1-2 teaspoons extra-virgin olive oil
1 medium yellow onion, chopped
1½ teaspoons ground cumin
1 teaspoon ground coriander
½ teaspoon smoked chipotle chile powder
½ teaspoon garlic powder
2 cans Eden Food’s no salt added black beans
1 can Muir Glenn’s Fire Roasted Diced Tomatoes (with or without jalapenos)
1.5-2 teaspoon sea salt, plus more to taste
1 cup frozen sweet corn
¼-1/2 cup fresh squeezed lime juice
¼ cup chopped fresh Italian flat-leaf parsley (optional)
Yogurt or cultured sour cream (optional garnish)

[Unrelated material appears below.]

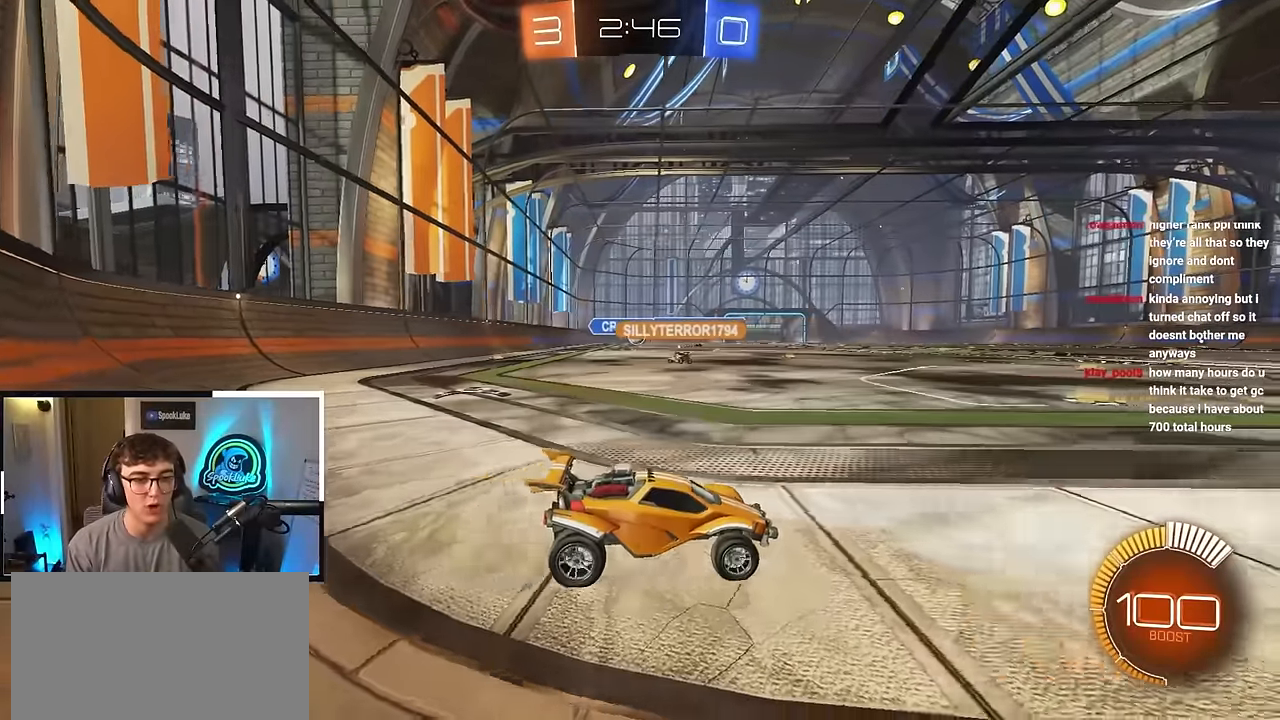
{"buttons": ["L2"], "left_stick": "up", "right_stick": "center", "events": [[150, "left_stick", "up-left"], [300, "left_stick", "up"], [417, "L2", "down"]]}
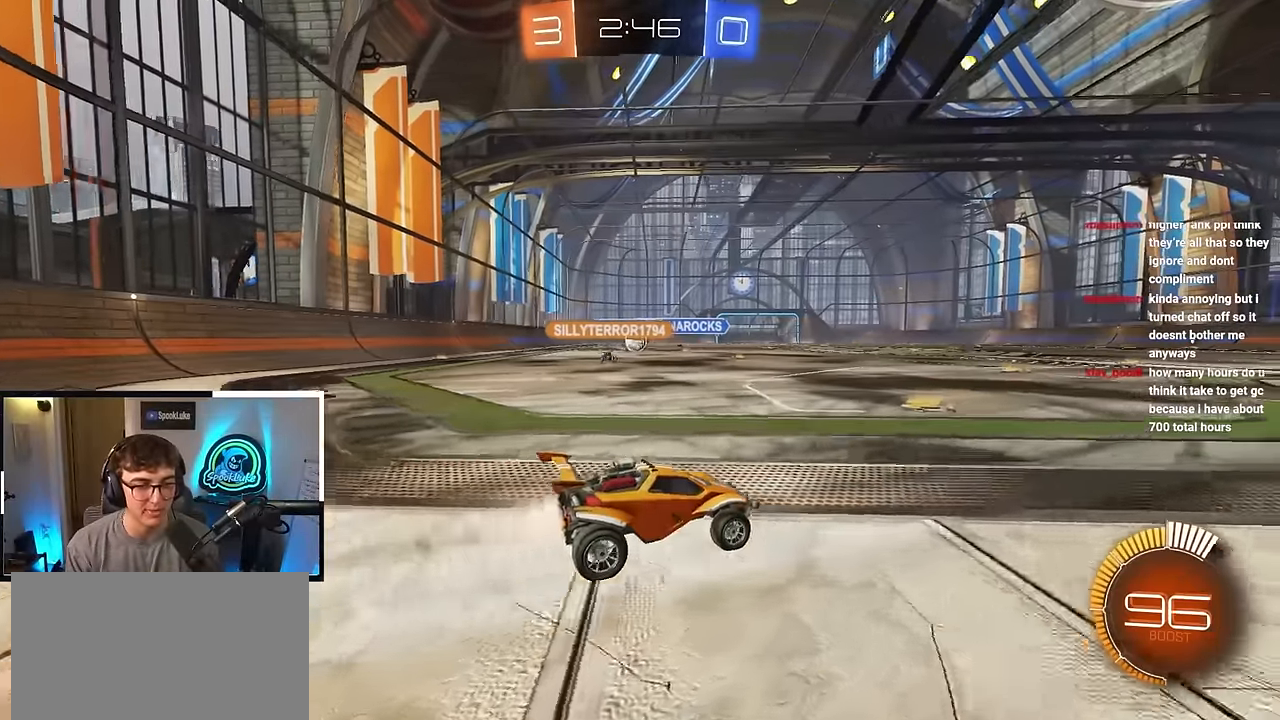
{"buttons": [], "left_stick": "up", "right_stick": "center", "events": [[50, "left_stick", "center"], [83, "L2", "up"], [417, "left_stick", "up"]]}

Mango or Tomato Salsa (optional garnish)

Heat a 4-quart stock pot on medium to medium-high heat and caramelize onions for about 10 minutes, only stirring occasionally.  Add cumin, coriander, chipotle, garlic and stir and heat spices for 1-2 minutes until they become aromatic.  Drain one can of black beans and reserve the liquid from the 2nd can and add to onion and spice mixture.  Add tomatoes and salt and stir to incorporate.  Cover and simmer stew for 10-15 minutes for flavors to merry.  Add corn and cook for another two minutes.  Turn off heat, add lime juice and parsley and enjoy!